Они вместе двинулись по дороге, и Барбара удивленно заметила впереди не только блестящую, холеную фигуру секретаря, мистера Мида, но и более угловатого полковника Хейтера. Несомненно, приглашение служителя церкви распространялось на весьма обширную компанию.
Преподобный Эрнест Сноу жил очень скромно, занимая один из ряда маленьких домиков, выстроенных для мелких чиновников губернаторства. Именно позади этого ряда домов была проложена дорожка, ведущая вдоль садовой стены, а затем мимо платана и оливковой рощицы к углу, где губернатора сразила загадочная пуля.
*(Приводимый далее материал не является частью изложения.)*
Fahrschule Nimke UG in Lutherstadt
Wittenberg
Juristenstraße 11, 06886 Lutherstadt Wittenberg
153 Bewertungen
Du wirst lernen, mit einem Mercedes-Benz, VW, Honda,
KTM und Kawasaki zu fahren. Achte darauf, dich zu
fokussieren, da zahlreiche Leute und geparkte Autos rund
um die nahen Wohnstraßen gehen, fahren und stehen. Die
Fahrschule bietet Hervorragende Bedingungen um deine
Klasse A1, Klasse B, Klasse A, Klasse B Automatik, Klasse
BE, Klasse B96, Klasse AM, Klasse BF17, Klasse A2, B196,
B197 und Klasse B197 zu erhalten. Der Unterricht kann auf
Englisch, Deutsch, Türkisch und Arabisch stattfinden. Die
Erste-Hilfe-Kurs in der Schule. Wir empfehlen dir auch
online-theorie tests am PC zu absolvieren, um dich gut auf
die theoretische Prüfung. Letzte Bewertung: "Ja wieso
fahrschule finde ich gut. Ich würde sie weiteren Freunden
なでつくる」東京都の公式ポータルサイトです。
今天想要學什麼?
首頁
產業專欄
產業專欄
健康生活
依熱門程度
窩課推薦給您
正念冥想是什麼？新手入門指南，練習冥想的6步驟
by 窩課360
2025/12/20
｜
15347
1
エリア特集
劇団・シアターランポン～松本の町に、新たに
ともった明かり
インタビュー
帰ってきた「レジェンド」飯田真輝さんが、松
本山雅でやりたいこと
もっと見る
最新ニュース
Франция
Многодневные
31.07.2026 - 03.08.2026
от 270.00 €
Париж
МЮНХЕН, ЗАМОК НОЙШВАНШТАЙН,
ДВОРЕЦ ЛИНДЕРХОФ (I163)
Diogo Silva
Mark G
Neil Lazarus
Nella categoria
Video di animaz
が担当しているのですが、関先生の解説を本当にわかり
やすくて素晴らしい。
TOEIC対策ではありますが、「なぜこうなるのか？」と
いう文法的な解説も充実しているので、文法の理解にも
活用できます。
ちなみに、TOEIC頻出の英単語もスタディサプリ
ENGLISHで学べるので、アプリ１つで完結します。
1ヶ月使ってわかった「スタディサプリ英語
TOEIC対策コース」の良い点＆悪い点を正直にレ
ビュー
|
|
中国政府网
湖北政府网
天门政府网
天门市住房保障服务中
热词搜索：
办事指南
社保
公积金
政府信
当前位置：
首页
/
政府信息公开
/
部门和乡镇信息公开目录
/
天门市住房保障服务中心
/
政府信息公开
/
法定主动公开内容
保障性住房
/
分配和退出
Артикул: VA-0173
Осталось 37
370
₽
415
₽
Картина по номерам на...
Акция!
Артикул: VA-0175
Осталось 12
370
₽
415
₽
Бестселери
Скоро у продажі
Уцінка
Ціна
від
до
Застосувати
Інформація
Дорожка окаймляла открытую пустыню и представляла собой грубую каменистую тропу для странников. Но проходя по эту сторону стены, перед выстроившейся вдоль нее шеренгой домов, путешественник вполне мог представить себе, что находится в лондонском предместье, настолько аккуратными были декоративные перила, крытые галереи и маленькие лужайки с цветами и кустарниками.
На доме священнослужителя не было ничего, кроме номера, а вход был настолько аскетичным и узким, что гости с трудом протиснулись в него.
Мистер Сноу склонился над рукой Оливии так церемонно, что его седые волосы напомнили напудренный парик из восемнадцатого столетия. Но было в его манере держаться что-то еще, явно неуловимое. Его лицо казалось очень сдержанным, однако эта сдержанность была нарочитой, и, несмотря на опечаленный голос, глаза мистера Сноу оставались ясными, а взгляд внимательным.